On 22 February 2015, a two-deck ferry traveling on the Padma River in the Manikganj District, Dhaka Division in Dhaka, Bangladesh, capsized. Up to 70 people were killed in the crash when it hit a trawler.

==Capsizing==
Approximately 150 people were on board ML Mostofa-3, which was traveling from Daulatdia to Paturia. The ferry was traveling on the Padma River when it crashed into a trawler, causing it to overturn. The ferry weighed about fifty tons and had a maximum capacity of only 100 to 120 passengers.
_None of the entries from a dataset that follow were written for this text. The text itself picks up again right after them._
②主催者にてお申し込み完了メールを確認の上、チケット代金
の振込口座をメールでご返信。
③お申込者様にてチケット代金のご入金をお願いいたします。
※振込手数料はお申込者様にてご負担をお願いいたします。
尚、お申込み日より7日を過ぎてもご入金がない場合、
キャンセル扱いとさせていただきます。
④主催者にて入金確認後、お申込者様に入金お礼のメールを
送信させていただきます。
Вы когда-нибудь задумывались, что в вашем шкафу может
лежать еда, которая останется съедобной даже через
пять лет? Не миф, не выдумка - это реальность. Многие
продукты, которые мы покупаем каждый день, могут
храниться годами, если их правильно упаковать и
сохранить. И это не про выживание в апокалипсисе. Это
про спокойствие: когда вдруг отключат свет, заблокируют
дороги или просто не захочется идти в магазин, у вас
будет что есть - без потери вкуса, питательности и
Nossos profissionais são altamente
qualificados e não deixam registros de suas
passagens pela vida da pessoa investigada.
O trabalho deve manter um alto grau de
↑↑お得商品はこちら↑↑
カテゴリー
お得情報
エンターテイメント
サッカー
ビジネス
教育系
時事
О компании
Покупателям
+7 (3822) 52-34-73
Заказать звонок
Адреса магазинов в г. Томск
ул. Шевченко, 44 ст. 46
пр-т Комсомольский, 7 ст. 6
Despite reports from passengers that there were as many as 250 to 300 passengers on board, the ferry staff denied those claims, stating there were only about 150 to 200 passengers on board. The two vessels did not leave enough space to pass between one another, causing the two ships to crash. As the ferry was capsizing, passengers located on the top deck jumped off the ferry and were able to swim safely to shore. After the capsizing, a salvage vessel with a crane raised the ferry from the water. This allowed the Bangladesh Fire department and Bangladesh Navy to search inside the ferry. Rescuers at the scene were able to save around fifty passengers.

==Aftermath==
The captain and two crew members of the trawler were arrested. The local government gave 20,000 Bangladeshi taka as a burial fee for fifteen of the victims. The prime minister of Bangladesh, Sheikh Hasina, ordered a full investigation on the capsizing be conducted. The investigation is being conducted by a five-member committee, led by shipping department's nautical surveyor Capt Shahjahan. Offering his condolences, the shipping minister of Bangladesh, Shahjahan Khan, gave 105,000 takas to the victims of the capsizing.